Today, most managers accept the idea that it is their duty to develop their collaborators. This means, among others:
– spotting High Potentials and help them designing a path to reach their optimum,
– pushing the ‘Good-In-Job’ so they deliver at peak level and training them so they can take on more responsibilities,
– giving the ‘Overqualified’ some tutoring and training duties, making them represent their unit in cross-departments projects: finding for them ways to still progress, while they wait for the next opportunity at the right level.
In real life, though, very few manage to do so.
This is why Head Hunters never have a lack of unsatisfied candidates: people who have been promised by their organizations some development/career path but who are stuck in place.

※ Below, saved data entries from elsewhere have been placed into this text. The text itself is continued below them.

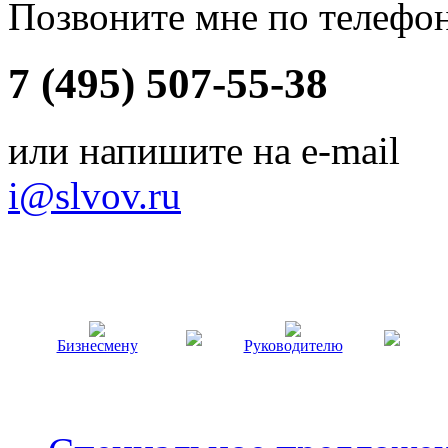
Позвоните мне по телефо
7 (495) 507-55-38
или напишите на e-mail
i@slvov.ru
Бизнесмену
Руководителю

Companies and their directors are not stupid. Why do they allow so many valuable team members to consider that ‘The Truth Is Out There’?
One of the main reason according to my observations: they do not address the issue of mediocre managers.
How to recognize such managers?
Usually they are over-attached to their position, their status, their privileges. They hesitate to train, to give exposure to their good collaborators, to give them responsibilities. Consequently, rather than ‘kindling the fire’ of sharp and efficient collaborators, they -knowingly or unconsciously- work to put out this fire. Whether they are ‘jealous’ of their comfort, simply blind to the value good team members add, fail to see the larger picture, or are not smart enough to care, the result is always the same: little by little they harm the organization.
It is difficult to see it before it’s too late and precious contributors are lost.
It is never easy to let a collaborator go. In most cases you have to do it face-to-face (I have never met the real-life equivalent of Anna Kendrick and George Clooney in the movie ‘In the Air’) and you have some kind of connection with them (maybe you helped recruiting them or play alongside them in the company football team).
Most directors consider it even more difficult when the person to fire is a manager, because they:
– see it as a public acknowledgement of failure: after all, they asked said manager to represent them for some time,
– are afraid of the impact the ‘firing’ may have on the teams and the business continuity.
So usually they do not get rid of mediocre managers. And these people stay long in the company, because they are comfortable, all the more that they ‘eliminate competition’ simply by preventing its development.
I will not say that ‘terminating’ a certain amount of collaborators per year is compulsory, not even necessary. But I urge you to consider the case of your managers. Do not tolerate poor performance in their collaborators development.
How can you develop a team if you do not generate movement and mobility?